PAGE EXCERPT
==*==

Tuesday, June 19, 2018

DAVID BROOKS'S FAKE CONSERVATIVES SURE LOOK LIKE REAL CONSERVATIVES TO ME

In today's column, David Brooks makes a "no true Scotsman" argument about conservatives and immigration.
... this administration ... is not populated by conservatives. It is populated by anti-liberal trolls. There’s a difference.

People like Stephen Miller are not steeped in conservative thinking and do not operate with a conservative disposition. They were formed by their rebellion against the stifling conformity they found at liberal universities. Their primary orientation is not to conservative governance but to owning the libs. In power they take the worst excesses of statism and flip them for anti-liberal ends.
Brooks says we can identify the fake conservatives by their use of language:
Here’s how you can detect the anti-liberal trolls in the immigration debate: Watch how they use the word “amnesty.” Immigration is a complex issue. Any serious reform has to grapple with tangled realities, and any real conservative has an appreciation for that complexity. But if you try to account for that complexity before an anti-immigration troll, he or she will shout one word: Amnesty!

Maybe we should find some arrangement for the Dreamers? Amnesty! The so-called moderate House immigration bill? Amnesty! Keeping families together? Amnesty!

This is what George Orwell noticed about the authoritarian brutalists: They don’t use words to illuminate the complexity of reality; they use words to eradicate the complexity of reality.
The implication is that conservatives have always favored some sort of immigration reform, and people who denounce any reform effort as "amnesty" are fake conservatives, a new breed who've come to dominate conservatism only in the Trump era.

If that's the case, I'm not sure why, when the Bush administration's immigration bill died in the Senate in 2007, 37 Republicans voted against it and only 12 voted in favor. Surely those 37 couldn't all have been fake conservatives, right?

==*==

RECORDS SHOWN

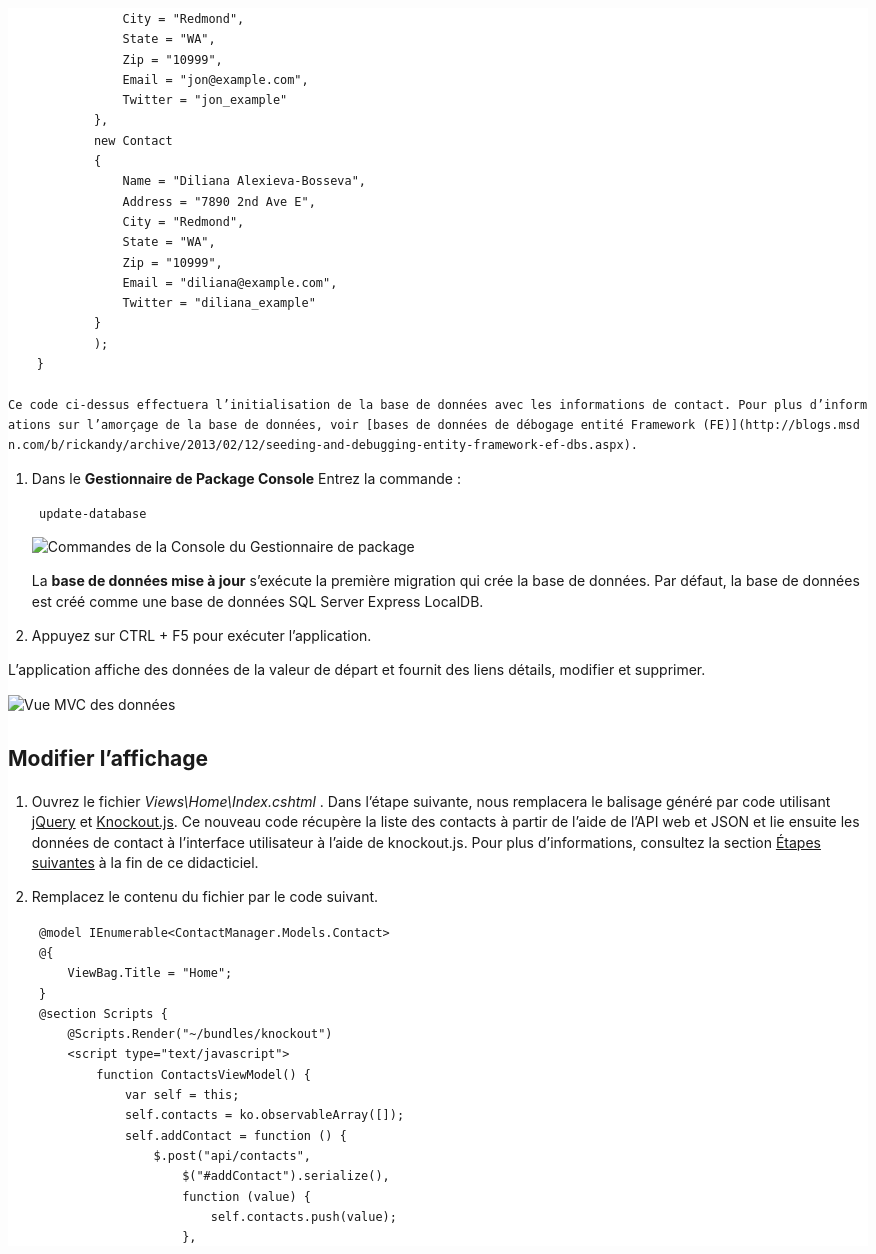                     City = "Redmond",
                    State = "WA",
                    Zip = "10999",
                    Email = "jon@example.com",
                    Twitter = "jon_example"
                },
                new Contact
                {
                    Name = "Diliana Alexieva-Bosseva",
                    Address = "7890 2nd Ave E",
                    City = "Redmond",
                    State = "WA",
                    Zip = "10999",
                    Email = "diliana@example.com",
                    Twitter = "diliana_example"
                }
                );
        }

    Ce code ci-dessus effectuera l’initialisation de la base de données avec les informations de contact. Pour plus d’informations sur l’amorçage de la base de données, voir [bases de données de débogage entité Framework (FE)](http://blogs.msdn.com/b/rickandy/archive/2013/02/12/seeding-and-debugging-entity-framework-ef-dbs.aspx).


1. Dans le **Gestionnaire de Package Console** Entrez la commande :

        update-database

    ![Commandes de la Console du Gestionnaire de package][addcode009]

    La **base de données mise à jour** s’exécute la première migration qui crée la base de données. Par défaut, la base de données est créé comme une base de données SQL Server Express LocalDB.

1. Appuyez sur CTRL + F5 pour exécuter l’application. 

L’application affiche des données de la valeur de départ et fournit des liens détails, modifier et supprimer.

![Vue MVC des données][rxz3]

## <a name="edit-the-view"></a>Modifier l’affichage

1. Ouvrez le fichier *Views\Home\Index.cshtml* . Dans l’étape suivante, nous remplacera le balisage généré par code utilisant [jQuery](http://jquery.com/) et [Knockout.js](http://knockoutjs.com/). Ce nouveau code récupère la liste des contacts à partir de l’aide de l’API web et JSON et lie ensuite les données de contact à l’interface utilisateur à l’aide de knockout.js. Pour plus d’informations, consultez la section [Étapes suivantes](#nextsteps) à la fin de ce didacticiel. 


2. Remplacez le contenu du fichier par le code suivant.

        @model IEnumerable<ContactManager.Models.Contact>
        @{
            ViewBag.Title = "Home";
        }
        @section Scripts {
            @Scripts.Render("~/bundles/knockout")
            <script type="text/javascript">
                function ContactsViewModel() {
                    var self = this;
                    self.contacts = ko.observableArray([]);
                    self.addContact = function () {
                        $.post("api/contacts",
                            $("#addContact").serialize(),
                            function (value) {
                                self.contacts.push(value);
                            },

[Add an OAuth Provider]: #addOauth
[setupdbenv]: #bkmk_setupdevenv
[setupwindowsazureenv]: #bkmk_setupwindowsazure
[createapplication]: #bkmk_createmvc4app
[deployapp1]: #bkmk_deploytowindowsazure1
[adddb]: #bkmk_addadatabase
[addcontroller]: #bkmk_addcontroller
[addwebapi]: #bkmk_addwebapi
[deploy2]: #bkmk_deploydatabaseupdate
[EFCodeFirstMVCTutorial]: http://www.asp.net/mvc/tutorials/getting-started-with-ef-using-mvc/creating-an-entity-framework-data-model-for-an-asp-net-mvc-application
[dbcontext-link]: http://msdn.microsoft.com/library/system.data.entity.dbcontext(v=VS.103).aspx
[rxE]: ./media/web-sites-dotnet-rest-service-aspnet-api-sql-database/rxE.png
[rxP]: ./media/web-sites-dotnet-rest-service-aspnet-api-sql-database/rxP.png
[rx22]: ./media/web-sites-dotnet-rest-service-aspnet-api-sql-database/
[rxb2]: ./media/web-sites-dotnet-rest-service-aspnet-api-sql-database/rxb2.png
[rxz]: ./media/web-sites-dotnet-rest-service-aspnet-api-sql-database/rxz.png
[rxzz]: ./media/web-sites-dotnet-rest-service-aspnet-api-sql-database/rxzz.png
[rxz2]: ./media/web-sites-dotnet-rest-service-aspnet-api-sql-database/rxz2.png
[rxz3]: ./media/web-sites-dotnet-rest-service-aspnet-api-sql-database/rxz3.png
[rxStyle]: ./media/web-sites-dotnet-rest-service-aspnet-api-sql-database/rxStyle.png
[rxz4]: ./media/web-sites-dotnet-rest-service-aspnet-api-sql-database/rxz4.png
[rxz44]: ./media/web-sites-dotnet-rest-service-aspnet-api-sql-database/rxz44.png
[rxNewCtx]: ./media/web-sites-dotnet-rest-service-aspnet-api-sql-database/rxNewCtx.png
[rxPrevDB]: ./media/web-sites-dotnet-rest-service-aspnet-api-sql-database/rxPrevDB.png
[rxOverwrite]: ./media/web-sites-dotnet-rest-service-aspnet-api-sql-database/rxOverwrite.png
[rxPWS]: ./media/web-sites-dotnet-rest-service-aspnet-api-sql-database/rxPWS.png
[rxNewCtx]: ./media/web-sites-dotnet-rest-service-aspnet-api-sql-database/rxNewCtx.png
[rxAddApiController]: ./media/web-sites-dotnet-rest-service-aspnet-api-sql-database/rxAddApiController.png
[rxFFchrome]: ./media/web-sites-dotnet-rest-service-aspnet-api-sql-database/rxFFchrome.png
[intro001]: ./media/web-sites-dotnet-rest-service-aspnet-api-sql-database/dntutmobil-intro-finished-web-app.png
[rxCreateWSwithDB]: ./media/web-sites-dotnet-rest-service-aspnet-api-sql-database/rxCreateWSwithDB.png
[setup007]: ./media/web-sites-dotnet-rest-service-aspnet-api-sql-database/dntutmobile-setup-azure-site-004.png
[setup009]: ../Media/dntutmobile-setup-azure-site-006.png
[newapp002]: ./media/web-sites-dotnet-rest-service-aspnet-api-sql-database/dntutmobile-createapp-002.png
[newapp004]: ./media/web-sites-dotnet-rest-service-aspnet-api-sql-database/dntutmobile-createapp-004.png
[firsdeploy007]: ./media/web-sites-dotnet-rest-service-aspnet-api-sql-database/dntutmobile-deploy1-publish-005.png
[firsdeploy009]: ./media/web-sites-dotnet-rest-service-aspnet-api-sql-database/dntutmobile-deploy1-publish-007.png
[adddb001]: ./media/web-sites-dotnet-rest-service-aspnet-api-sql-database/dntutmobile-adddatabase-001.png
[adddb002]: ./media/web-sites-dotnet-rest-service-aspnet-api-sql-database/dntutmobile-adddatabase-002.png
[addcode001]: ./media/web-sites-dotnet-rest-service-aspnet-api-sql-database/dntutmobile-controller-add-context-menu.png
[addcode002]: ./media/web-sites-dotnet-rest-service-aspnet-api-sql-database/dntutmobile-controller-add-controller-dialog.png
[addcode004]: ./media/web-sites-dotnet-rest-service-aspnet-api-sql-database/dntutmobile-controller-modify-index-context.png
[addcode005]: ./media/web-sites-dotnet-rest-service-aspnet-api-sql-database/dntutmobile-controller-add-contents-context-menu.png
[addcode007]: ./media/web-sites-dotnet-rest-service-aspnet-api-sql-database/dntutmobile-controller-modify-bundleconfig-context.png
[addcode008]: ./media/web-sites-dotnet-rest-service-aspnet-api-sql-database/dntutmobile-migrations-package-manager-menu.png
[addcode009]: ./media/web-sites-dotnet-rest-service-aspnet-api-sql-database/dntutmobile-migrations-package-manager-console.png
[addwebapi004]: ./media/web-sites-dotnet-rest-service-aspnet-api-sql-database/dntutmobile-webapi-added-contact.png
[addwebapi006]: ./media/web-sites-dotnet-rest-service-aspnet-api-sql-database/dntutmobile-webapi-save-returned-contacts.png
[addwebapi007]: ./media/web-sites-dotnet-rest-service-aspnet-api-sql-database/dntutmobile-webapi-contacts-in-notepad.png
[Add XSRF Protection]: #xsrf
[WebPIAzureSdk20NetVS12]: ./media/web-sites-dotnet-rest-service-aspnet-api-sql-database/WebPIAzureSdk20NetVS12.png
[Add XSRF Protection]: #xsrf
[ImportPublishSettings]: ./media/web-sites-dotnet-rest-service-aspnet-api-sql-database/ImportPublishSettings.png
[ImportPublishProfile]: ./media/web-sites-dotnet-rest-service-aspnet-api-sql-database/ImportPublishProfile.png
[PublishVSSolution]: ./media/web-sites-dotnet-rest-service-aspnet-api-sql-database/PublishVSSolution.png
[ValidateConnection]: ./media/web-sites-dotnet-rest-service-aspnet-api-sql-database/ValidateConnection.png
[WebPIAzureSdk20NetVS12]: ./media/web-sites-dotnet-rest-service-aspnet-api-sql-database/WebPIAzureSdk20NetVS12.png
[prevent-csrf-attacks]: http://www.asp.net/web-api/overview/security/preventing-cross-site-request-forgery-(csrf)-attacks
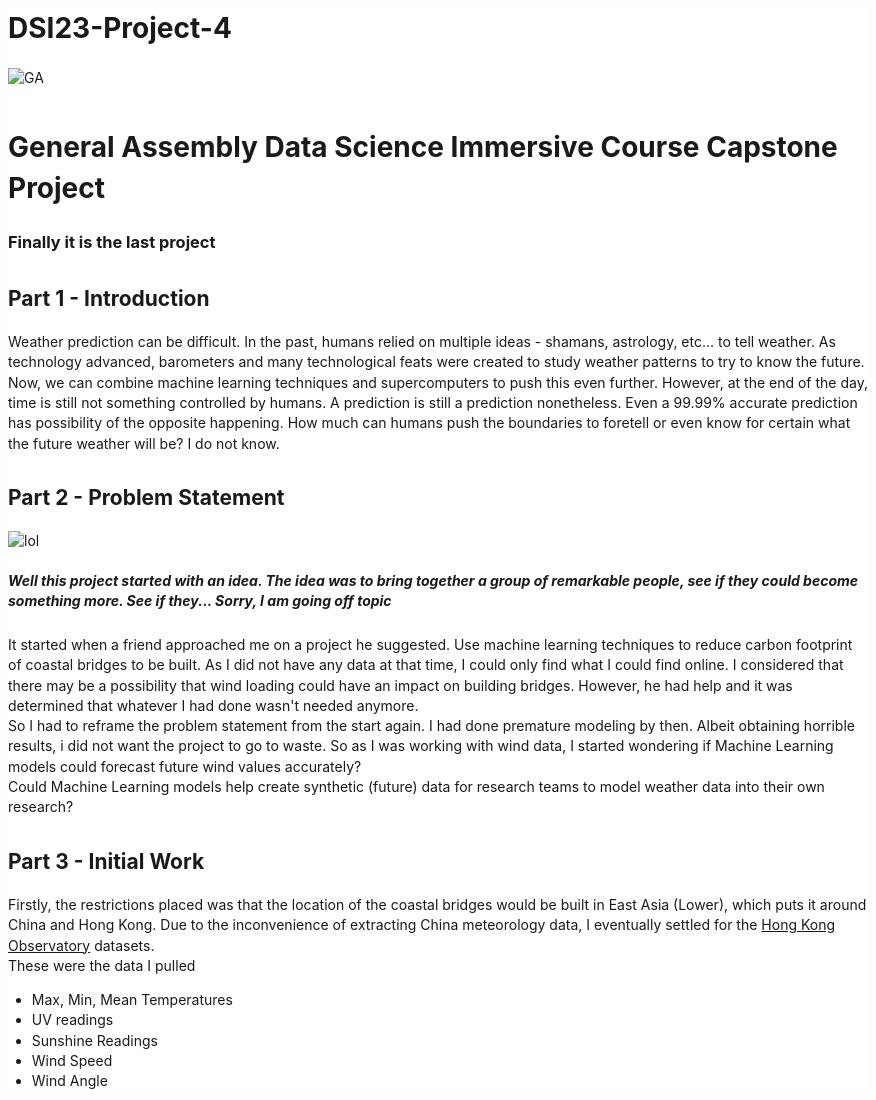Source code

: # DSI23-Project-4
![GA](http://imgur.com/1ZcRyrc.png)
# General Assembly Data Science Immersive Course Capstone Project

### Finally it is the last project

## Part 1 - Introduction
Weather prediction can be difficult. In the past, humans relied on multiple ideas - shamans, astrology, etc... to tell weather. As technology advanced, barometers and many technological feats were created to study weather patterns to try to know the future. Now, we can combine machine learning techniques and supercomputers to push this even further. However, at the end of the day, time is still not something controlled by humans. A prediction is still a prediction nonetheless. Even a 99.99% accurate prediction has possibility of the opposite happening. How much can humans push the boundaries to foretell or even know for certain what the future weather will be? I do not know.

## Part 2 - Problem Statement
![lol](https://i.pinimg.com/originals/25/24/fd/2524fdcf5a717d7b619fdae3eb314182.gif)
##### Well this project started with an idea. The idea was to bring together a group of remarkable people, see if they could become something more. See if they... Sorry, I am going off topic
It started when a friend approached me on a project he suggested. Use machine learning techniques to reduce carbon footprint of coastal bridges to be built. As I did not have any data at that time, I could only find what I could find online. I considered that there may be a possibility that wind loading could have an impact on building bridges. However, he had help and it was determined that whatever I had done wasn't needed anymore.<br>
So I had to reframe the problem statement from the start again. I had done premature modeling by then. Albeit obtaining horrible results, i did not want the project to go to waste. So as I was working with wind data, I started wondering if Machine Learning models could forecast future wind values accurately?<br>
Could Machine Learning models help create synthetic (future) data for research teams to model weather data into their own research?

## Part 3 - Initial Work
Firstly, the restrictions placed was that the location of the coastal bridges would be built in East Asia (Lower), which puts it around China and Hong Kong. Due to the inconvenience of extracting China meteorology data, I eventually settled for the [Hong Kong Observatory](https://data.gov.hk/en-datasets/category/climate-and-weather?order=name&file-content=no) datasets.<br>
These were the data I pulled
- Max, Min, Mean Temperatures
- UV readings
- Sunshine Readings
- Wind Speed
- Wind Angle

==*==

WHAT IS EXPECTED
In the post about David Brooks's column on conservatives, copy the passage word for word. Begin at the words "DAVID BROOKS'S FAKE" and stop after "for anti-liberal ends.".

SOLUTION BELOW
DAVID BROOKS'S FAKE CONSERVATIVES SURE LOOK LIKE REAL CONSERVATIVES TO ME

In today's column, David Brooks makes a "no true Scotsman" argument about conservatives and immigration.
... this administration ... is not populated by conservatives. It is populated by anti-liberal trolls. There’s a difference.

People like Stephen Miller are not steeped in conservative thinking and do not operate with a conservative disposition. They were formed by their rebellion against the stifling conformity they found at liberal universities. Their primary orientation is not to conservative governance but to owning the libs. In power they take the worst excesses of statism and flip them for anti-liberal ends.